───── Records provided ─────

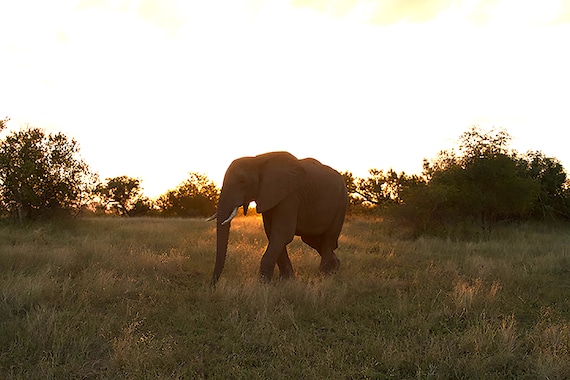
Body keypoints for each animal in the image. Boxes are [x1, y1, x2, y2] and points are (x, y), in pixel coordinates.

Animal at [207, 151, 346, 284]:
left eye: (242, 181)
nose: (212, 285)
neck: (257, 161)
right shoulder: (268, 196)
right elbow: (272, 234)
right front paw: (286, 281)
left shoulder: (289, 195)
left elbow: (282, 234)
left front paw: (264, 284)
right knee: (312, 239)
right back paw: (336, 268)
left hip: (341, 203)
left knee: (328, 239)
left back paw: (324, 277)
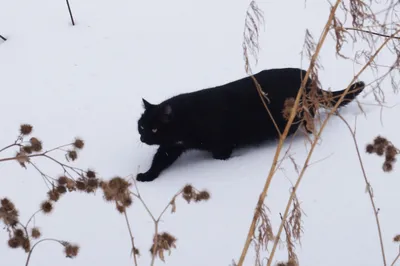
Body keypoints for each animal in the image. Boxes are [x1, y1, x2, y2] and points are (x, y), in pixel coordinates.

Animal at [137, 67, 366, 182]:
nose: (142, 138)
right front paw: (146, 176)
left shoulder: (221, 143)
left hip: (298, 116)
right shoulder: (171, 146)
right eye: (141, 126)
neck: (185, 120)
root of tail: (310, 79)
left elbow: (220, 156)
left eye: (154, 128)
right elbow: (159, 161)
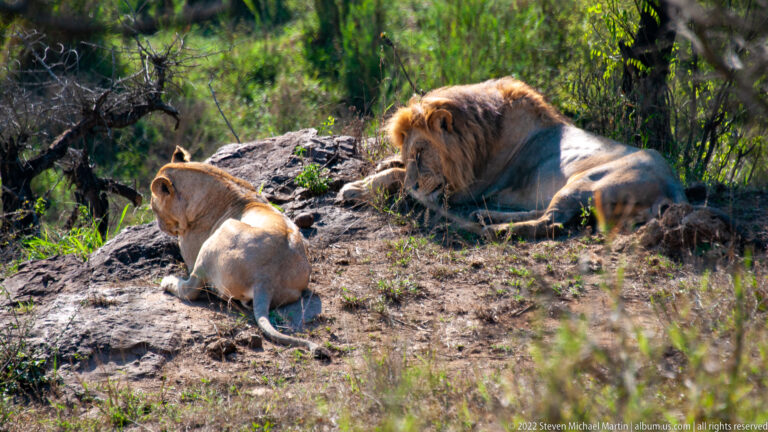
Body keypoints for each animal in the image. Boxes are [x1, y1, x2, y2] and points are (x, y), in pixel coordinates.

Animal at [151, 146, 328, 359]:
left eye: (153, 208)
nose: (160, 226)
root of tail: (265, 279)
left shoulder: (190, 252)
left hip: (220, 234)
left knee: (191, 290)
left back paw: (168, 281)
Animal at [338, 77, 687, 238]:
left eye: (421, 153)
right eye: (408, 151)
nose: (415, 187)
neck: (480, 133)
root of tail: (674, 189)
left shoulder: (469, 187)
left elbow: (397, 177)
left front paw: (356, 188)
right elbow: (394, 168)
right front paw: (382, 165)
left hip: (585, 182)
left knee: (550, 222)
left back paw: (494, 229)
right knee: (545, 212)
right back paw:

─────
───── Records provided ─────

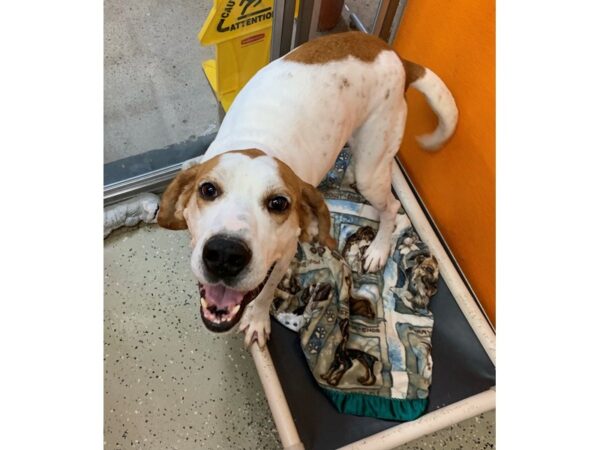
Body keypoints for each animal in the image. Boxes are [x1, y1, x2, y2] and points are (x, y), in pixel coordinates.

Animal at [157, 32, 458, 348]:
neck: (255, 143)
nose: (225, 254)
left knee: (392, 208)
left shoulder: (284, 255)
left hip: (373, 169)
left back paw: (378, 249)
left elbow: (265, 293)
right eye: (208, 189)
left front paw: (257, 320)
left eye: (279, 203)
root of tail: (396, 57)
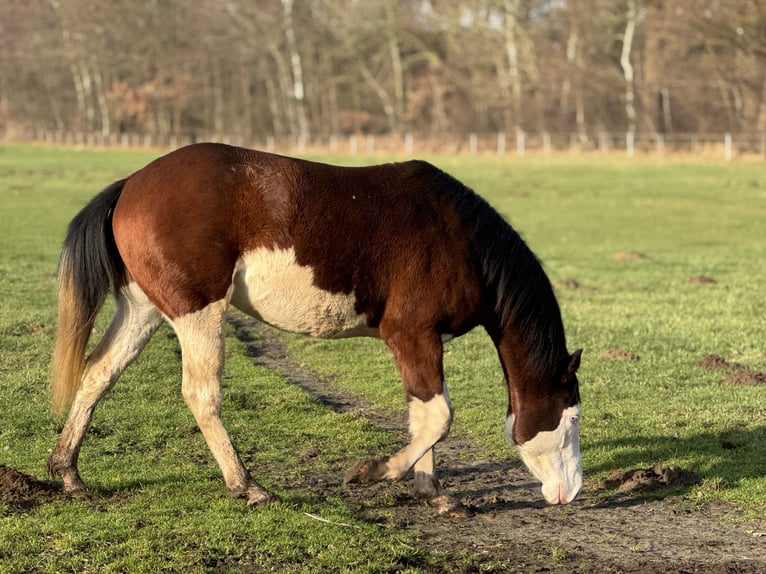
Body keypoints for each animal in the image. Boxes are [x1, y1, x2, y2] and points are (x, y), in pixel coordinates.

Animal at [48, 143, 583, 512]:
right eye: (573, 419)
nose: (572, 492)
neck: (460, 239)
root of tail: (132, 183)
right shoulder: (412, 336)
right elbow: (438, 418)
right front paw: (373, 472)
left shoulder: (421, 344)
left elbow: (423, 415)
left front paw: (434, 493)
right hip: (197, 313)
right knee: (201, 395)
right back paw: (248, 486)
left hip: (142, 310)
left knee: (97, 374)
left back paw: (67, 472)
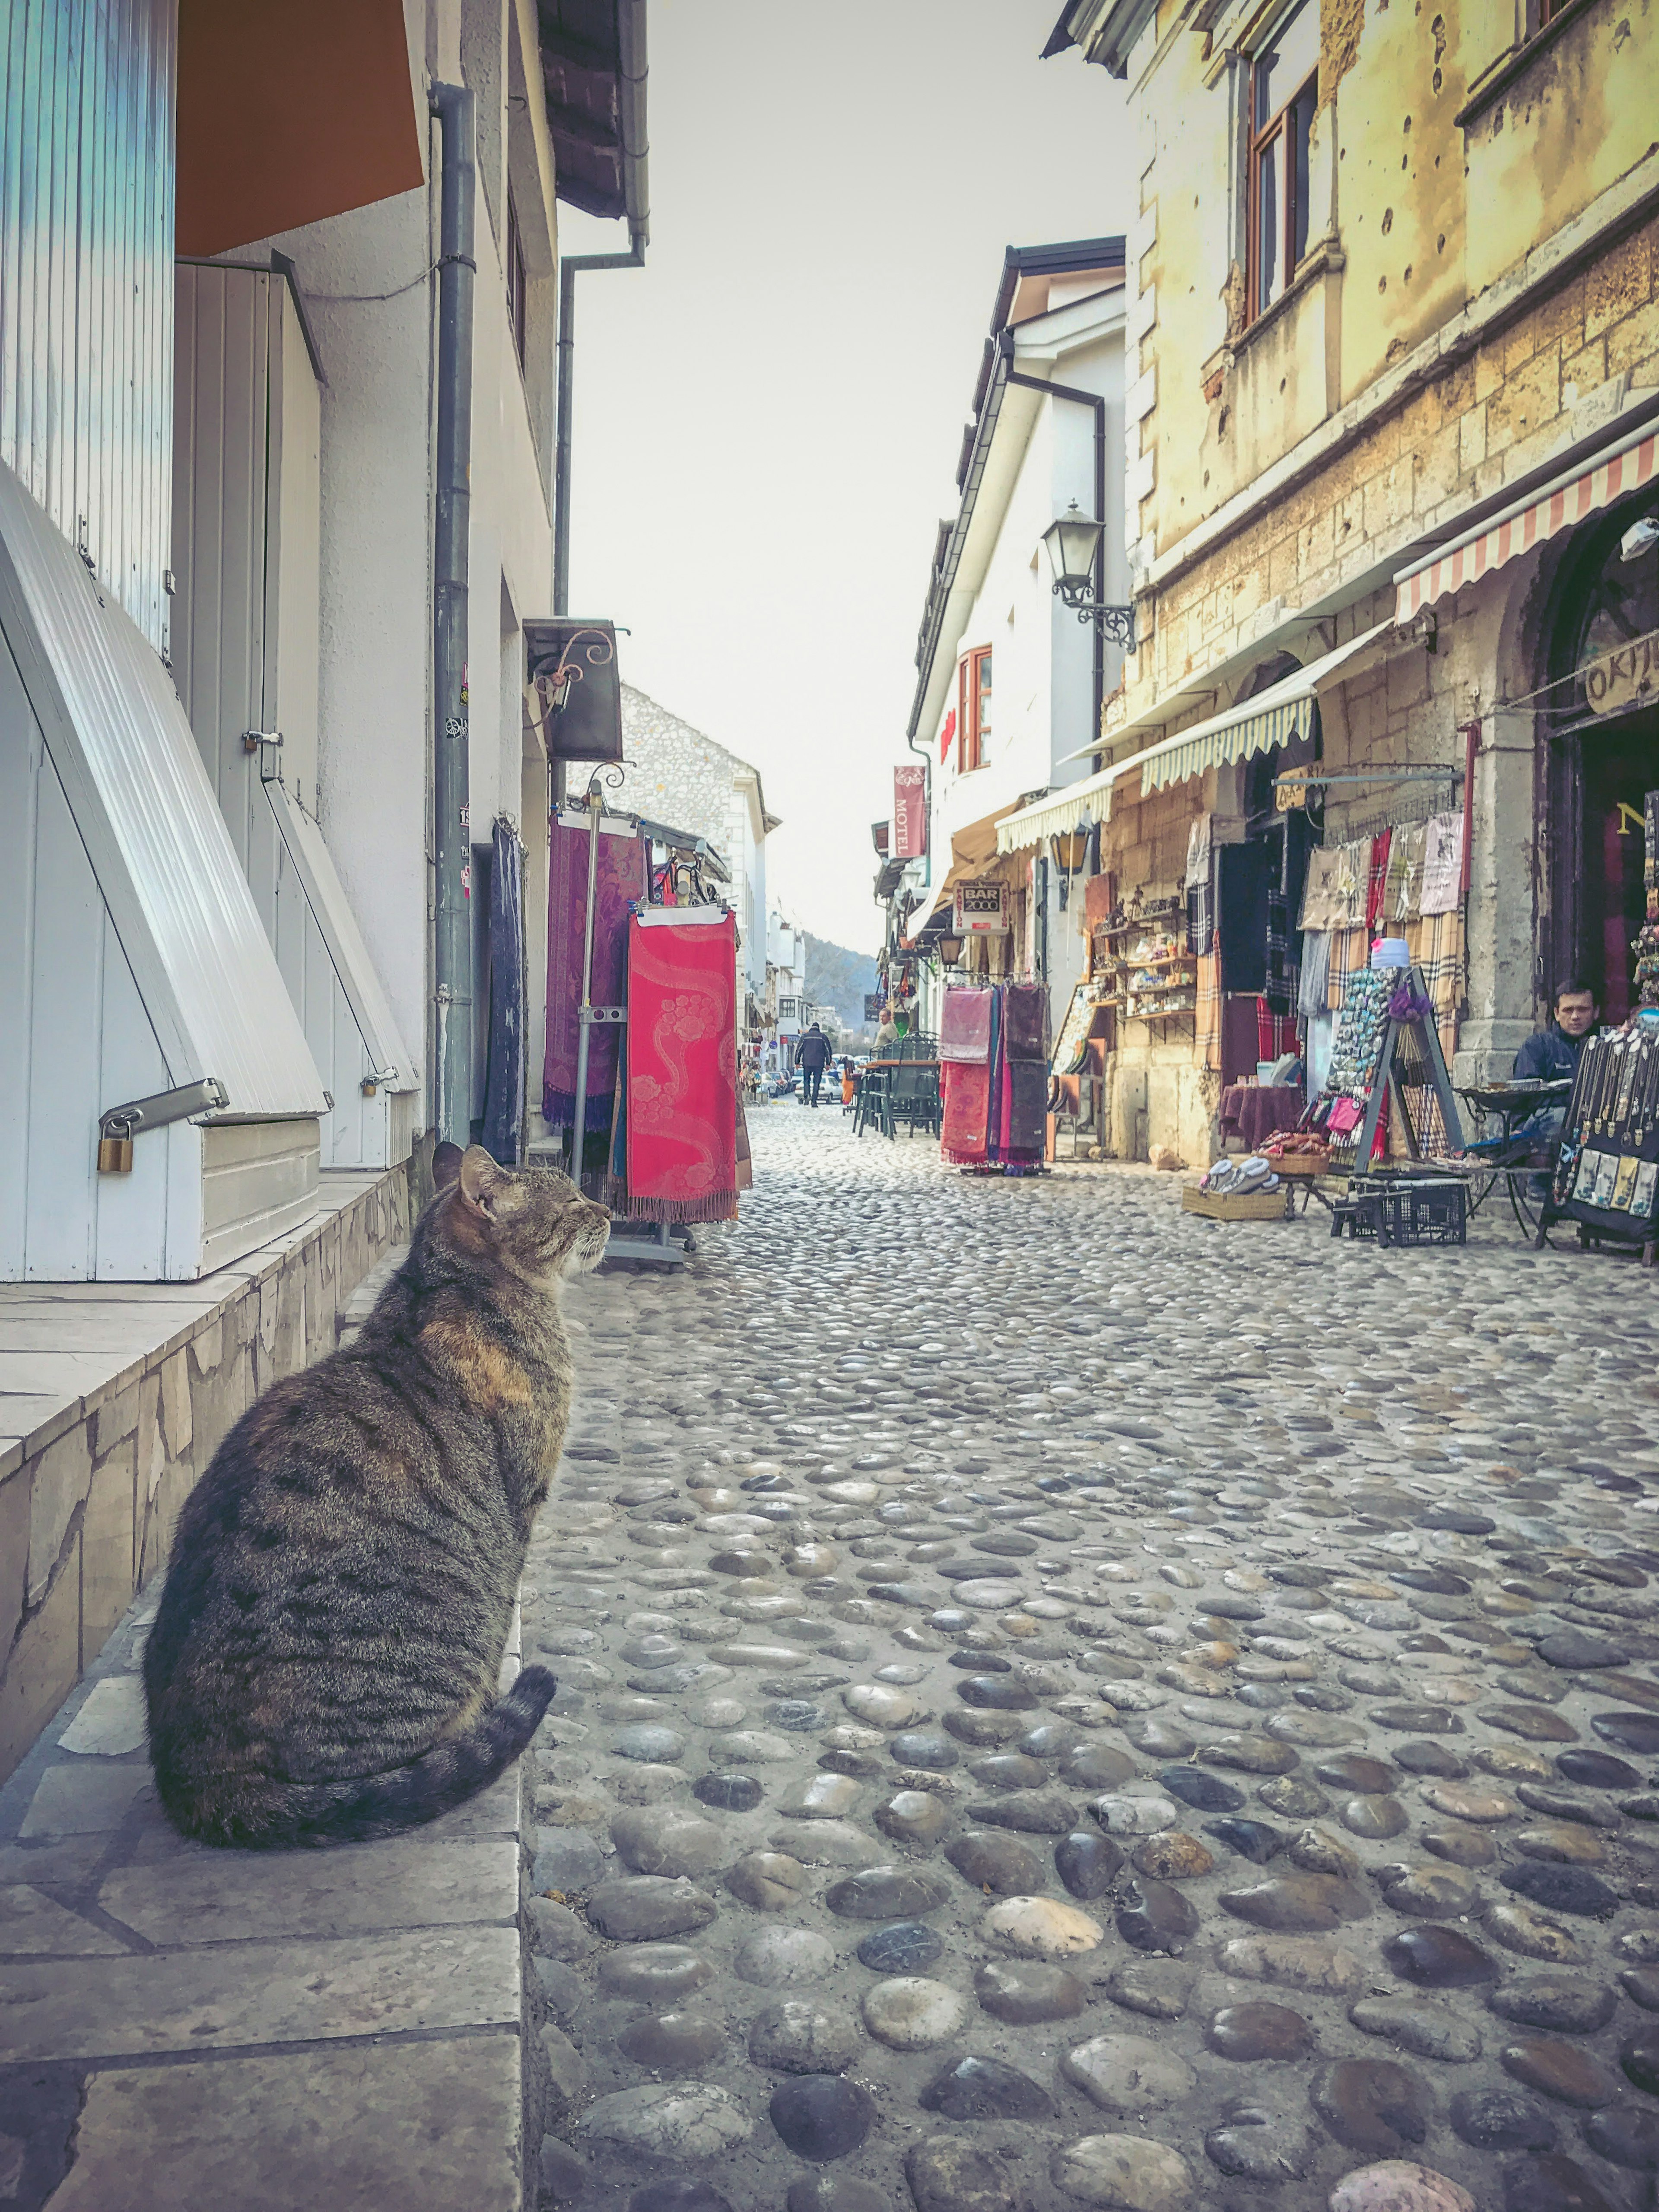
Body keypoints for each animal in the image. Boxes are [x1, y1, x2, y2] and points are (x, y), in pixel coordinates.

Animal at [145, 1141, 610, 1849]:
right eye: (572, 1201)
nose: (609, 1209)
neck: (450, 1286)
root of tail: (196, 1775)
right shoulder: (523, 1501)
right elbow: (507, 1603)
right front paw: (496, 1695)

─────

◆ **Work to complete**
Transcribe only the lines above that start at the line containing "left elbow: (282, 234)" and end at the line containing "right elbow: (159, 161)". Omit pictures.

◆ **Answer for this exercise**
left elbow: (282, 234)
left front paw: (264, 284)
right knee: (312, 239)
right back paw: (336, 268)
left hip: (341, 203)
left knee: (328, 239)
left back paw: (324, 277)
Body keypoints for each animal in the image. Boxes are [x1, y1, x2, y2] and points are (x, y), in pixel coordinates.

Animal at [137, 67, 366, 182]:
nose: (142, 138)
right front paw: (146, 176)
left shoulder: (221, 143)
left hip: (298, 116)
right shoulder: (171, 146)
right eye: (141, 126)
neck: (185, 120)
root of tail: (310, 79)
left elbow: (220, 156)
left eye: (154, 128)
right elbow: (159, 161)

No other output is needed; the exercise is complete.